An example: on my twenty-second birthday, I sat in the Pope room at the Santa Monica Buca di Beppo as twenty-some friends watched me unwrap presents. One particular gift was a Sex and the City poster, bearing this quotation: “No matter who broke your heart, or how long it takes to heal, you’ll never get through it without your friends.” As I read it to myself, I felt the moisture collect around my eyes, because, indeed, my heart was still a little broken. Someone asked, “What does it say?” And, forced to read it aloud, this one-sentence quote, I stopped somewhere to take a breath and hide the need to bawl.
This is how visiting Los Angeles makes me feel: embarrassed and on the verge of tears from leftover emotion. Embarrassed because it has been too long, I surely can’t feel this way anymore. Because it is stupid to still care about someone who clearly is not only willing to let me go, but will hold the door open as I step past him. Because the last time I brought it up, an old friend said, “Girl, let it go. Damn.” Yes, somehow, the wounds are still fresh, and it is mortifying.
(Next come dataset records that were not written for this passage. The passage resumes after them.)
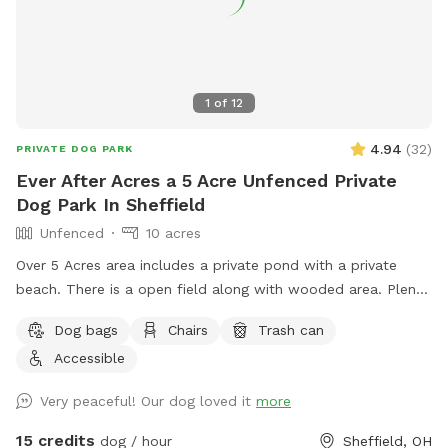
1
of
12
4.94
(
32
)
PRIVATE DOG PARK
Ever After Acres a 5 Acre Unfenced Private
Dog Park In Sheffield
Unfenced
10 acres
Over 5 Acres area includes a private pond with a private
beach. There is a open field along with wooded area. Plenty
of room for dogs to play run and swim.
Dog bags
Chairs
Trash can
Accessible
Very peaceful! Our dog loved it
more
15 credits
dog / hour
Sheffield, OH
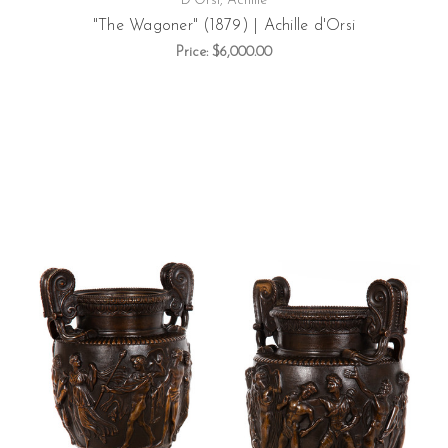
D'Orsi, Achille
"The Wagoner" (1879) | Achille d'Orsi
Price:
$6,000.00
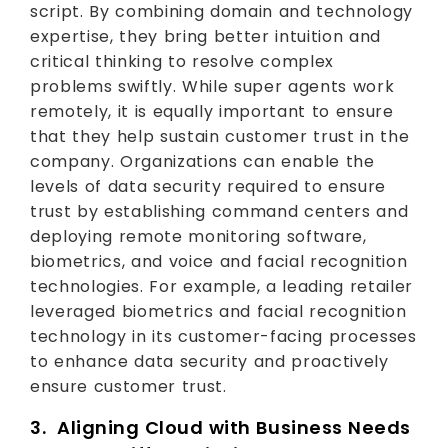
script. By combining domain and technology
expertise, they bring better intuition and
critical thinking to resolve complex
problems swiftly. While super agents work
remotely, it is equally important to ensure
that they help sustain customer trust in the
company. Organizations can enable the
levels of data security required to ensure
trust by establishing command centers and
deploying remote monitoring software,
biometrics, and voice and facial recognition
technologies. For example, a leading retailer
leveraged biometrics and facial recognition
technology in its customer-facing processes
to enhance data security and proactively
ensure customer trust.
3. Aligning Cloud with Business Needs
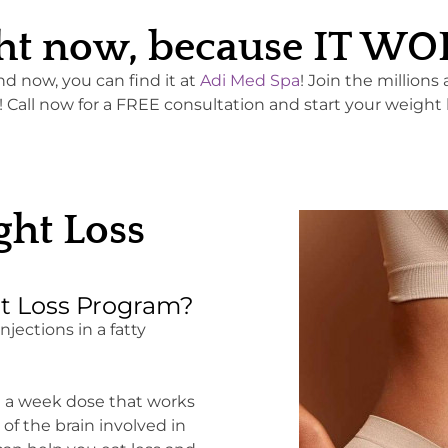
right now, because IT W
and now, you can find it at
Adi Med Spa
! Join the millions
all now for a FREE consultation and start your weight 
ht Loss
t Loss Program?
jections in a fatty
e a week dose that works
f the brain involved in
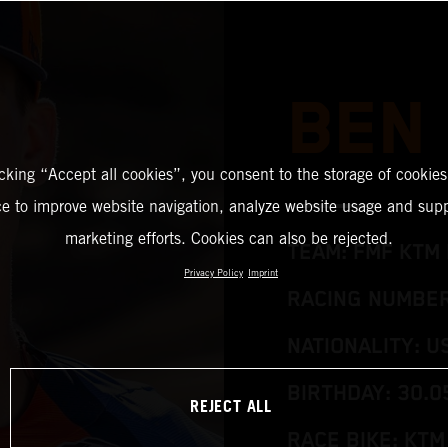
BEN
icking “Accept all cookies”, you consent to the storage of cookies
ce to improve website navigation, analyze website usage and supp
marketing efforts. Cookies can also be rejected.
TEAM: FMF KTM 
Privacy Policy
Imprint
RACING NUMBER:
NATIONALITY: U
BIRTHDAY: 30.0
REJECT ALL
RACE BIKE: KTM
One saving grace about coming back to LA, and the only part that makes it bearable, is that I know I always have a home here with a few best friends who will take care of me, house me, and drive my car-less ass around. Two of them, in particular, I can count on for almost anything. They have been there through four years of crying, guilt, neuroticism, and all those other fun things about college. They have watched me fall in and out of love (not too many times, I promise) and seen me grow from a shy, awkward freshman to an outspoken, still awkward member of the working class. In other words, they have been there for every step of the way, and now that I am fifteen hundred miles away, they still manage to take care of me.
It troubles me to consider how many instances in which they have had to rescue me, escaping to a frozen yogurt shop or taking me into their homes. Perhaps it is knowing that they do all of these things, and yet I don’t seem to have gotten any better—there is shame in knowing that. Despite all of the great love that they have given me, I still seek (and often fail to find) a romantic kind of love that is as lasting and steadfast as our friendship. When I come back to Los Angeles, I am immediately grateful for my friends who treat me as if I never left. But that rush of recollection includes the memories of those embarrassing moments, those times when I am asked to read aloud so that the tears willingly come flowing out. All at once, I can remember the times that I have been saved, but am embarrassed for having necessity to be “saved” in the first place.
In this way, Los Angeles has become somewhat stained for me. It will be a long time before I see LA as a place where a lot of good things have happened, without all of the bad to weigh the experience down. But hey, at least this is only temporarily. As new memories are built and strong enough to cover up bits of heartache, I will get better. The wounds will heal, over and over, and as the Sex and the City quote so wisely implies, I will get through it, if only with the help of my incredible friends.